Reproduce palabra por palabra todas las líneas del material que aparece a continuación.
┄┄┄┄┄┄
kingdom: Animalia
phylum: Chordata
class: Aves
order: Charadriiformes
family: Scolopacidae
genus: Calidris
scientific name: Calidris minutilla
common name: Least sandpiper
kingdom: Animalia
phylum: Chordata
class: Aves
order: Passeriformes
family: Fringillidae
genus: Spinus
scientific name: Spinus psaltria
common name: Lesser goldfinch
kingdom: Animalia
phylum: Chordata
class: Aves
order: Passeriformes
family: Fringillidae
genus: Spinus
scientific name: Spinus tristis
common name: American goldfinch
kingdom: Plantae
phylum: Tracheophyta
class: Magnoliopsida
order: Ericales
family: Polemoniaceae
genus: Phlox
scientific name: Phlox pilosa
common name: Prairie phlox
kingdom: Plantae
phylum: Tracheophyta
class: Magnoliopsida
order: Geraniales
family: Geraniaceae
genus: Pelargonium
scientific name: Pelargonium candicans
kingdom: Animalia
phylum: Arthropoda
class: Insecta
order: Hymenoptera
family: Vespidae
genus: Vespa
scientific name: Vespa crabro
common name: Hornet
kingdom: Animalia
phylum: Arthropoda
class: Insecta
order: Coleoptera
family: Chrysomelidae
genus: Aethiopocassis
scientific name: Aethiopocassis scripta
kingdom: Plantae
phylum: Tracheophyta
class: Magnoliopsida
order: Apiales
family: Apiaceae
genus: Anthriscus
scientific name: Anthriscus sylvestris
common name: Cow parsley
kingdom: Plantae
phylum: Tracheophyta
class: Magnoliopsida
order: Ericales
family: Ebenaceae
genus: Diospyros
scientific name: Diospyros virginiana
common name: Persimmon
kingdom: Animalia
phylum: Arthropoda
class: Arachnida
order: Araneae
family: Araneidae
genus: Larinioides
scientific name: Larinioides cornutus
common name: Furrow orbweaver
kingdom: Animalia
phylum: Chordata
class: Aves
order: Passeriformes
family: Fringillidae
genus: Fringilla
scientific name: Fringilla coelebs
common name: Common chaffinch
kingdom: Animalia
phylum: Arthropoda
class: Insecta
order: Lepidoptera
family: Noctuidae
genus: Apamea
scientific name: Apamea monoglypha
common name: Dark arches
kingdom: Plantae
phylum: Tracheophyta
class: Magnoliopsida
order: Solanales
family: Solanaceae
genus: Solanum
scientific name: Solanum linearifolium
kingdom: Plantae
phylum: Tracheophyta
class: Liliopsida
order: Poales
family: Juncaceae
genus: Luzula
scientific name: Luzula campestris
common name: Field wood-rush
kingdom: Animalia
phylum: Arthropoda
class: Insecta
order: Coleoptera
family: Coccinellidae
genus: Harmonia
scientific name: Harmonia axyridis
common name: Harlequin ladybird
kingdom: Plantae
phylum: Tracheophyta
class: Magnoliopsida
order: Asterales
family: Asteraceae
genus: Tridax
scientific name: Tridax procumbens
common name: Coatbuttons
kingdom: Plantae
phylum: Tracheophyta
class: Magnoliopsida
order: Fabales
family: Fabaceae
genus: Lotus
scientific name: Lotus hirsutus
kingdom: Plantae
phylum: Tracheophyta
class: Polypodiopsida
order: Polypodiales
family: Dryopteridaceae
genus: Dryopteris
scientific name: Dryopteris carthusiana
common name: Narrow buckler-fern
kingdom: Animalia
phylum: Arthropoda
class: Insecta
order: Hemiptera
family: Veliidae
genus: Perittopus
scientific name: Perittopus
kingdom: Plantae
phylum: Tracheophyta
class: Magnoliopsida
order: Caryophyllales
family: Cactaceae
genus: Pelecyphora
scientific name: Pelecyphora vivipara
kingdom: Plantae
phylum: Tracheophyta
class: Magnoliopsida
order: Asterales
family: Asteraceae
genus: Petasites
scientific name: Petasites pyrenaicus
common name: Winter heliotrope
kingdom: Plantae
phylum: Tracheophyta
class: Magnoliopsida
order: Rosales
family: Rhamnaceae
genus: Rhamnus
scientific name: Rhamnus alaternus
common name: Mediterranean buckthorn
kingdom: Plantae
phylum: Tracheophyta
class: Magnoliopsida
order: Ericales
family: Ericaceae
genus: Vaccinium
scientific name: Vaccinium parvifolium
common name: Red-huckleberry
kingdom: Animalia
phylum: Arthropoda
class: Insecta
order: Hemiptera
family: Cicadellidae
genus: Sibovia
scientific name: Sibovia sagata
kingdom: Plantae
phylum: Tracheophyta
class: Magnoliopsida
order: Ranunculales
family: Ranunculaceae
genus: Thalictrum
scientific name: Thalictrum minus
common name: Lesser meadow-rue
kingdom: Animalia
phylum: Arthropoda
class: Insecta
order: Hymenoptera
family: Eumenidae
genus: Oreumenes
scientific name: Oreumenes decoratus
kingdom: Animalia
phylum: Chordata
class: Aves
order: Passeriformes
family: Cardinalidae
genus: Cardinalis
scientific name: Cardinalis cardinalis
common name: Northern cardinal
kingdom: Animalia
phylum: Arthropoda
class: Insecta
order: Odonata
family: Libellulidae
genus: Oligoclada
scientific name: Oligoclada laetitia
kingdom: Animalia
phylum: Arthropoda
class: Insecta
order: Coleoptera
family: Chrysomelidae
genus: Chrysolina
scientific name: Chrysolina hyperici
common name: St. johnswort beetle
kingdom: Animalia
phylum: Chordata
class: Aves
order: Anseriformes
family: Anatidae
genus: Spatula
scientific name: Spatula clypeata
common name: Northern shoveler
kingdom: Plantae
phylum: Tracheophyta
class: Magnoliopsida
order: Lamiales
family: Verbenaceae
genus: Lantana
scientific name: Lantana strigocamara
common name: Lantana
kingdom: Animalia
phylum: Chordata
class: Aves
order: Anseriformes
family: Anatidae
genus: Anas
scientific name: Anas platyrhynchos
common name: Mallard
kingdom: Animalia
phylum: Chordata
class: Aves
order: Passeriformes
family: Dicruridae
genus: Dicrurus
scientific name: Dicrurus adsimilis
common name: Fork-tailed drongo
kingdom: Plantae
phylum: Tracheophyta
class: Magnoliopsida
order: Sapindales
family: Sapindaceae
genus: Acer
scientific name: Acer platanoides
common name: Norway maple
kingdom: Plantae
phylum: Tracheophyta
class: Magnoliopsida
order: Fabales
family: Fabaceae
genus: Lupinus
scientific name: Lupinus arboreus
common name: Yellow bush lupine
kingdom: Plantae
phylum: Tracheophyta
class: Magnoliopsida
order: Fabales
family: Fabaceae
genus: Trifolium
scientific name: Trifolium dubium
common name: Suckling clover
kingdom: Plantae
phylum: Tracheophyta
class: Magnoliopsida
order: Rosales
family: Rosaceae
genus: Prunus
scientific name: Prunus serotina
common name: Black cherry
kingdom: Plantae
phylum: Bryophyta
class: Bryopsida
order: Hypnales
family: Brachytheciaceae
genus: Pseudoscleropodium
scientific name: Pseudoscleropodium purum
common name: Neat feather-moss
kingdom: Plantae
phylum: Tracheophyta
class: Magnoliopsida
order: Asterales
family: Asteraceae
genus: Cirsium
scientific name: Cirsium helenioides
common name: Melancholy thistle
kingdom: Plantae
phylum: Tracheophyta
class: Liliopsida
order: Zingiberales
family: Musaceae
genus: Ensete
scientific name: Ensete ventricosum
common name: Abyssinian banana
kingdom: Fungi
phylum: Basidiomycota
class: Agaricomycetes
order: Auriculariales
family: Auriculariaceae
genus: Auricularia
┄┄┄┄┄┄
• **Tarea resuelta**
kingdom: Animalia
phylum: Chordata
class: Aves
order: Charadriiformes
family: Scolopacidae
genus: Calidris
scientific name: Calidris minutilla
common name: Least sandpiper
kingdom: Animalia
phylum: Chordata
class: Aves
order: Passeriformes
family: Fringillidae
genus: Spinus
scientific name: Spinus psaltria
common name: Lesser goldfinch
kingdom: Animalia
phylum: Chordata
class: Aves
order: Passeriformes
family: Fringillidae
genus: Spinus
scientific name: Spinus tristis
common name: American goldfinch
kingdom: Plantae
phylum: Tracheophyta
class: Magnoliopsida
order: Ericales
family: Polemoniaceae
genus: Phlox
scientific name: Phlox pilosa
common name: Prairie phlox
kingdom: Plantae
phylum: Tracheophyta
class: Magnoliopsida
order: Geraniales
family: Geraniaceae
genus: Pelargonium
scientific name: Pelargonium candicans
kingdom: Animalia
phylum: Arthropoda
class: Insecta
order: Hymenoptera
family: Vespidae
genus: Vespa
scientific name: Vespa crabro
common name: Hornet
kingdom: Animalia
phylum: Arthropoda
class: Insecta
order: Coleoptera
family: Chrysomelidae
genus: Aethiopocassis
scientific name: Aethiopocassis scripta
kingdom: Plantae
phylum: Tracheophyta
class: Magnoliopsida
order: Apiales
family: Apiaceae
genus: Anthriscus
scientific name: Anthriscus sylvestris
common name: Cow parsley
kingdom: Plantae
phylum: Tracheophyta
class: Magnoliopsida
order: Ericales
family: Ebenaceae
genus: Diospyros
scientific name: Diospyros virginiana
common name: Persimmon
kingdom: Animalia
phylum: Arthropoda
class: Arachnida
order: Araneae
family: Araneidae
genus: Larinioides
scientific name: Larinioides cornutus
common name: Furrow orbweaver
kingdom: Animalia
phylum: Chordata
class: Aves
order: Passeriformes
family: Fringillidae
genus: Fringilla
scientific name: Fringilla coelebs
common name: Common chaffinch
kingdom: Animalia
phylum: Arthropoda
class: Insecta
order: Lepidoptera
family: Noctuidae
genus: Apamea
scientific name: Apamea monoglypha
common name: Dark arches
kingdom: Plantae
phylum: Tracheophyta
class: Magnoliopsida
order: Solanales
family: Solanaceae
genus: Solanum
scientific name: Solanum linearifolium
kingdom: Plantae
phylum: Tracheophyta
class: Liliopsida
order: Poales
family: Juncaceae
genus: Luzula
scientific name: Luzula campestris
common name: Field wood-rush
kingdom: Animalia
phylum: Arthropoda
class: Insecta
order: Coleoptera
family: Coccinellidae
genus: Harmonia
scientific name: Harmonia axyridis
common name: Harlequin ladybird
kingdom: Plantae
phylum: Tracheophyta
class: Magnoliopsida
order: Asterales
family: Asteraceae
genus: Tridax
scientific name: Tridax procumbens
common name: Coatbuttons
kingdom: Plantae
phylum: Tracheophyta
class: Magnoliopsida
order: Fabales
family: Fabaceae
genus: Lotus
scientific name: Lotus hirsutus
kingdom: Plantae
phylum: Tracheophyta
class: Polypodiopsida
order: Polypodiales
family: Dryopteridaceae
genus: Dryopteris
scientific name: Dryopteris carthusiana
common name: Narrow buckler-fern
kingdom: Animalia
phylum: Arthropoda
class: Insecta
order: Hemiptera
family: Veliidae
genus: Perittopus
scientific name: Perittopus
kingdom: Plantae
phylum: Tracheophyta
class: Magnoliopsida
order: Caryophyllales
family: Cactaceae
genus: Pelecyphora
scientific name: Pelecyphora vivipara
kingdom: Plantae
phylum: Tracheophyta
class: Magnoliopsida
order: Asterales
family: Asteraceae
genus: Petasites
scientific name: Petasites pyrenaicus
common name: Winter heliotrope
kingdom: Plantae
phylum: Tracheophyta
class: Magnoliopsida
order: Rosales
family: Rhamnaceae
genus: Rhamnus
scientific name: Rhamnus alaternus
common name: Mediterranean buckthorn
kingdom: Plantae
phylum: Tracheophyta
class: Magnoliopsida
order: Ericales
family: Ericaceae
genus: Vaccinium
scientific name: Vaccinium parvifolium
common name: Red-huckleberry
kingdom: Animalia
phylum: Arthropoda
class: Insecta
order: Hemiptera
family: Cicadellidae
genus: Sibovia
scientific name: Sibovia sagata
kingdom: Plantae
phylum: Tracheophyta
class: Magnoliopsida
order: Ranunculales
family: Ranunculaceae
genus: Thalictrum
scientific name: Thalictrum minus
common name: Lesser meadow-rue
kingdom: Animalia
phylum: Arthropoda
class: Insecta
order: Hymenoptera
family: Eumenidae
genus: Oreumenes
scientific name: Oreumenes decoratus
kingdom: Animalia
phylum: Chordata
class: Aves
order: Passeriformes
family: Cardinalidae
genus: Cardinalis
scientific name: Cardinalis cardinalis
common name: Northern cardinal
kingdom: Animalia
phylum: Arthropoda
class: Insecta
order: Odonata
family: Libellulidae
genus: Oligoclada
scientific name: Oligoclada laetitia
kingdom: Animalia
phylum: Arthropoda
class: Insecta
order: Coleoptera
family: Chrysomelidae
genus: Chrysolina
scientific name: Chrysolina hyperici
common name: St. johnswort beetle
kingdom: Animalia
phylum: Chordata
class: Aves
order: Anseriformes
family: Anatidae
genus: Spatula
scientific name: Spatula clypeata
common name: Northern shoveler
kingdom: Plantae
phylum: Tracheophyta
class: Magnoliopsida
order: Lamiales
family: Verbenaceae
genus: Lantana
scientific name: Lantana strigocamara
common name: Lantana
kingdom: Animalia
phylum: Chordata
class: Aves
order: Anseriformes
family: Anatidae
genus: Anas
scientific name: Anas platyrhynchos
common name: Mallard
kingdom: Animalia
phylum: Chordata
class: Aves
order: Passeriformes
family: Dicruridae
genus: Dicrurus
scientific name: Dicrurus adsimilis
common name: Fork-tailed drongo
kingdom: Plantae
phylum: Tracheophyta
class: Magnoliopsida
order: Sapindales
family: Sapindaceae
genus: Acer
scientific name: Acer platanoides
common name: Norway maple
kingdom: Plantae
phylum: Tracheophyta
class: Magnoliopsida
order: Fabales
family: Fabaceae
genus: Lupinus
scientific name: Lupinus arboreus
common name: Yellow bush lupine
kingdom: Plantae
phylum: Tracheophyta
class: Magnoliopsida
order: Fabales
family: Fabaceae
genus: Trifolium
scientific name: Trifolium dubium
common name: Suckling clover
kingdom: Plantae
phylum: Tracheophyta
class: Magnoliopsida
order: Rosales
family: Rosaceae
genus: Prunus
scientific name: Prunus serotina
common name: Black cherry
kingdom: Plantae
phylum: Bryophyta
class: Bryopsida
order: Hypnales
family: Brachytheciaceae
genus: Pseudoscleropodium
scientific name: Pseudoscleropodium purum
common name: Neat feather-moss
kingdom: Plantae
phylum: Tracheophyta
class: Magnoliopsida
order: Asterales
family: Asteraceae
genus: Cirsium
scientific name: Cirsium helenioides
common name: Melancholy thistle
kingdom: Plantae
phylum: Tracheophyta
class: Liliopsida
order: Zingiberales
family: Musaceae
genus: Ensete
scientific name: Ensete ventricosum
common name: Abyssinian banana
kingdom: Fungi
phylum: Basidiomycota
class: Agaricomycetes
order: Auriculariales
family: Auriculariaceae
genus: Auricularia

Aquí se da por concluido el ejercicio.